Almost all these pictures were made for scientific or educational purposes, and their power originally lay not in their aesthetics but in the startling news they conveyed. But what’s striking in 2008 is their amazing beauty.
An 1839 photomicrograph of a diatom looks like an ancient tribal relic crossed with some 1970s craft-into-art masterpiece. An 1888 print of “electric effluvia” evokes mythic sea creatures and Sixties psychedelia. An 1896 x-ray of a lizard has the totemic gravity of a cave painting and the elegance of an Andy Warhol drawing of a shoe.
The gorgeous catalogue doesn’t have much to say about the esthetics of these pictures or how scientific photos helped inspire the artists of the early 20th century and beyond. But their variety and intricacy of form, their lush chiaroscuro and evocative sepias, and their astute selection by curator Corey Keller make for a viscerally exciting show.
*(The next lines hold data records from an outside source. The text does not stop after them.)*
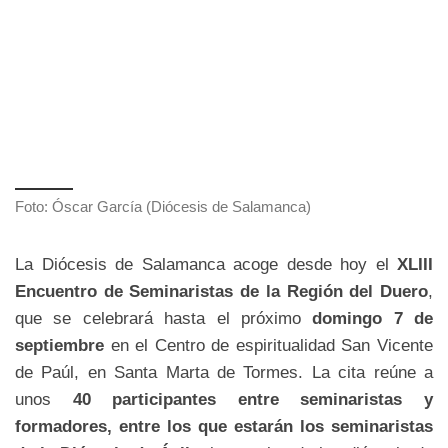
Foto: Óscar García (Diócesis de Salamanca)
La Diócesis de Salamanca acoge desde hoy el
XLIII
Encuentro de Seminaristas de la Región del Duero
,
que se celebrará hasta el próximo
domingo 7 de
septiembre
en el Centro de espiritualidad San Vicente
de Paúl, en Santa Marta de Tormes. La cita reúne a
unos
40 participantes entre seminaristas y
formadores, entre los que estarán los seminaristas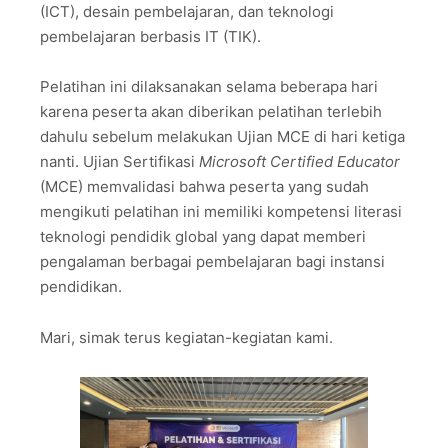
(ICT), desain pembelajaran, dan teknologi
pembelajaran berbasis IT (TIK).
Pelatihan ini dilaksanakan selama beberapa hari
karena peserta akan diberikan pelatihan terlebih
dahulu sebelum melakukan Ujian MCE di hari ketiga
nanti. Ujian Sertifikasi
Microsoft Certified Educator
(MCE) memvalidasi bahwa peserta yang sudah
mengikuti pelatihan ini memiliki kompetensi literasi
teknologi pendidik global yang dapat memberi
pengalaman berbagai pembelajaran bagi instansi
pendidikan.
Mari, simak terus kegiatan-kegiatan kami.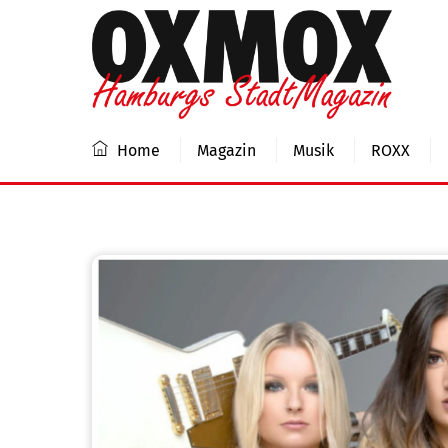
Skip
to
content
Home
Magazin
Musik
ROXX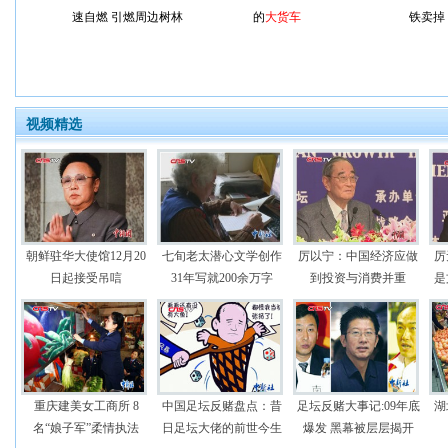
速自燃 引燃周边树林
的
大货车
铁卖掉
视频精选
朝鲜驻华大使馆12月20
七旬老太潜心文学创作
厉以宁：中国经济应做
厉
日起接受吊唁
31年写就200余万字
到投资与消费并重
是
重庆建美女工商所 8
中国足坛反赌盘点：昔
足坛反赌大事记:09年底
湖
名“娘子军”柔情执法
日足坛大佬的前世今生
爆发 黑幕被层层揭开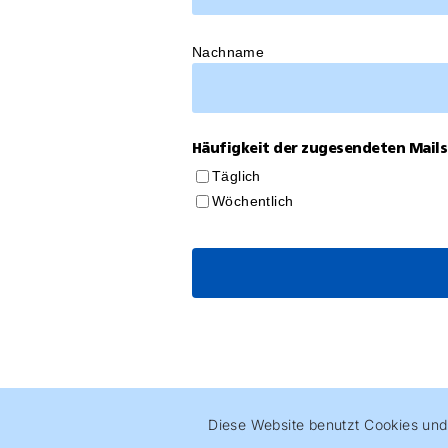
Nachname
Häufigkeit der zugesendeten Mails
Täglich
Wöchentlich
Diese Website benutzt Cookies und 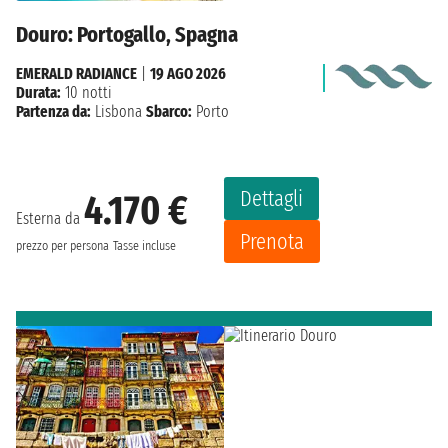
Douro: Portogallo, Spagna
EMERALD RADIANCE
|
19 AGO 2026
Durata:
10 notti
Partenza da:
Lisbona
Sbarco:
Porto
Dettagli
4.170 €
Esterna da
Prenota
prezzo per persona
Tasse incluse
And perhaps it’s fitting that we’re left to come up with our own way of seeing them—arguably the most satisfying form of audience participation there is. Free from any overlay of artistic intent, these images give us the space to become discoverers of visual thrills undreamt of by their makers. Here, in some sense, the art-making is not the work of the photographer; rather, the artist is our universe itself, and the inadvertent beauty we respond to is written into the raw material of our being.